DJI Romo P Staubsauger-Roboter im Test: Kann DJI mehr als nur Drohnen?

Der DJI Romo P ist der erste Staubsauger-Roboter auf dem Markt mit einem transparenten Look. Roboter und Station geben Einblicke ins Innere und wirken dadurch weniger wie unauffällige Haushaltshelfer, sondern wie Technik-Gadgets mit eigenständigem Charakter. Spannend ist das Modell aber nicht nur optisch – denn der ROMO P ist DJIs erster Staubsauger-Roboter. Wir verraten euch in unserem Praxistest, ob die unverbindliche Preisempfehlung von 1.899 Euro gerechtfertigt ist.

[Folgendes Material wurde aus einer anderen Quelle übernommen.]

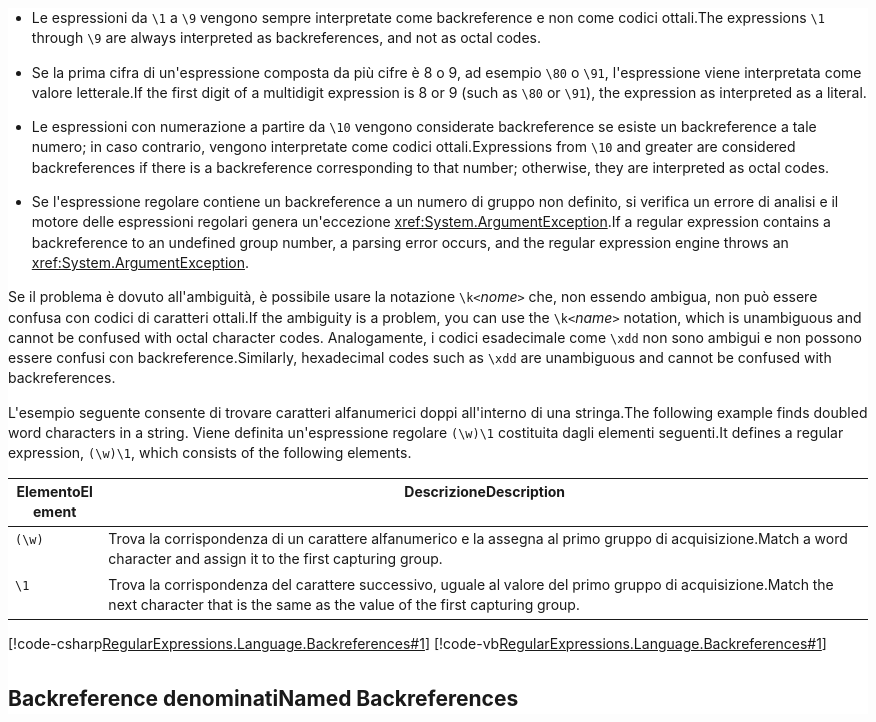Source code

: - <span data-ttu-id="b5ef7-121">Le espressioni da `\1` a `\9` vengono sempre interpretate come backreference e non come codici ottali.</span><span class="sxs-lookup"><span data-stu-id="b5ef7-121">The expressions `\1` through `\9` are always interpreted as backreferences, and not as octal codes.</span></span>

- <span data-ttu-id="b5ef7-122">Se la prima cifra di un'espressione composta da più cifre è 8 o 9, ad esempio `\80` o `\91`, l'espressione viene interpretata come valore letterale.</span><span class="sxs-lookup"><span data-stu-id="b5ef7-122">If the first digit of a multidigit expression is 8 or 9 (such as `\80` or `\91`), the expression as interpreted as a literal.</span></span>

- <span data-ttu-id="b5ef7-123">Le espressioni con numerazione a partire da `\10` vengono considerate backreference se esiste un backreference a tale numero; in caso contrario, vengono interpretate come codici ottali.</span><span class="sxs-lookup"><span data-stu-id="b5ef7-123">Expressions from `\10` and greater are considered backreferences if there is a backreference corresponding to that number; otherwise, they are interpreted as octal codes.</span></span>

- <span data-ttu-id="b5ef7-124">Se l'espressione regolare contiene un backreference a un numero di gruppo non definito, si verifica un errore di analisi e il motore delle espressioni regolari genera un'eccezione <xref:System.ArgumentException>.</span><span class="sxs-lookup"><span data-stu-id="b5ef7-124">If a regular expression contains a backreference to an undefined group number, a parsing error occurs, and the regular expression engine throws an <xref:System.ArgumentException>.</span></span>

<span data-ttu-id="b5ef7-125">Se il problema è dovuto all'ambiguità, è possibile usare la notazione `\k<`*nome*`>` che, non essendo ambigua, non può essere confusa con codici di caratteri ottali.</span><span class="sxs-lookup"><span data-stu-id="b5ef7-125">If the ambiguity is a problem, you can use the `\k<`*name*`>` notation, which is unambiguous and cannot be confused with octal character codes.</span></span> <span data-ttu-id="b5ef7-126">Analogamente, i codici esadecimale come `\xdd` non sono ambigui e non possono essere confusi con backreference.</span><span class="sxs-lookup"><span data-stu-id="b5ef7-126">Similarly, hexadecimal codes such as `\xdd` are unambiguous and cannot be confused with backreferences.</span></span>

<span data-ttu-id="b5ef7-127">L'esempio seguente consente di trovare caratteri alfanumerici doppi all'interno di una stringa.</span><span class="sxs-lookup"><span data-stu-id="b5ef7-127">The following example finds doubled word characters in a string.</span></span> <span data-ttu-id="b5ef7-128">Viene definita un'espressione regolare `(\w)\1` costituita dagli elementi seguenti.</span><span class="sxs-lookup"><span data-stu-id="b5ef7-128">It defines a regular expression, `(\w)\1`, which consists of the following elements.</span></span>

|<span data-ttu-id="b5ef7-129">Elemento</span><span class="sxs-lookup"><span data-stu-id="b5ef7-129">Element</span></span>|<span data-ttu-id="b5ef7-130">Descrizione</span><span class="sxs-lookup"><span data-stu-id="b5ef7-130">Description</span></span>|
|-------------|-----------------|
|`(\w)`|<span data-ttu-id="b5ef7-131">Trova la corrispondenza di un carattere alfanumerico e la assegna al primo gruppo di acquisizione.</span><span class="sxs-lookup"><span data-stu-id="b5ef7-131">Match a word character and assign it to the first capturing group.</span></span>|
|`\1`|<span data-ttu-id="b5ef7-132">Trova la corrispondenza del carattere successivo, uguale al valore del primo gruppo di acquisizione.</span><span class="sxs-lookup"><span data-stu-id="b5ef7-132">Match the next character that is the same as the value of the first capturing group.</span></span>|

[!code-csharp[RegularExpressions.Language.Backreferences#1](../../../samples/snippets/csharp/VS_Snippets_CLR/regularexpressions.language.backreferences/cs/backreference1.cs#1)]
[!code-vb[RegularExpressions.Language.Backreferences#1](../../../samples/snippets/visualbasic/VS_Snippets_CLR/regularexpressions.language.backreferences/vb/backreference1.vb#1)]

## <a name="named-backreferences"></a><span data-ttu-id="b5ef7-133">Backreference denominati</span><span class="sxs-lookup"><span data-stu-id="b5ef7-133">Named Backreferences</span></span>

„DJI Romo P“: Draufsicht von Oben
Der transparente Look wirkt aus unserer Sicht etwas futuristisch. (Foto: Testeiger.de)

Design und Verarbeitung

Der transparente Look ist natürlich Geschmackssache: Uns gefällt er aber sehr, weil er den DJI Romo P von vielen klassischen, geschlossenen Kunststoffmodellen absetzt. Auch die Verarbeitung hinterlässt im Alltag einen guten Eindruck. Der verbaute Kunststoff ist robust, die Bauweise stabil, und nichts deutet auf empfindliche oder nachgiebige Gehäuseteile hin. Bei genauerem Hinsehen sind die Übergänge sauber: Die Spaltmaße sind gleichmäßig und präzise, und die Bauteile sind fest miteinander verbunden. Auch bei größerer Belastung wackelt oder klappert nichts – sehr gut.

Die Abmessungen des Roboters sind mit 35,1 × 35,18 × 9,8 Zentimeter (Tiefe x Breite x Höhe) sehr kompakt. Auffällig ist dabei die geringe Bauhöhe von unter 10 Zentimeter, weil kein Laserturm auf dem Gehäuse sitzt. So kann der DJI auch unter tiefe Möbel fahren. Die Station fällt naturgemäß größer aus und misst 42,5 × 45,3 × 44,0 Zentimeter (Tiefe x Breite x Höhe). Sie bleibt damit aber noch in einem Rahmen, der sich in vielen Haushalten platzieren lässt, sofern eine geeignete Ecke mit Steckdose verfügbar ist.

Handhabung und Navigation

„DJI Romo P“: Karten- und Reinigungsansicht in der App
Die App des DJI Romo P bietet eine übersichtliche Kartenansicht der Wohnung und ermöglicht eine gezielte Steuerung einzelner Räume sowie die Auswahl verschiedener Reinigungsmodi. (Foto: Testsieger.de)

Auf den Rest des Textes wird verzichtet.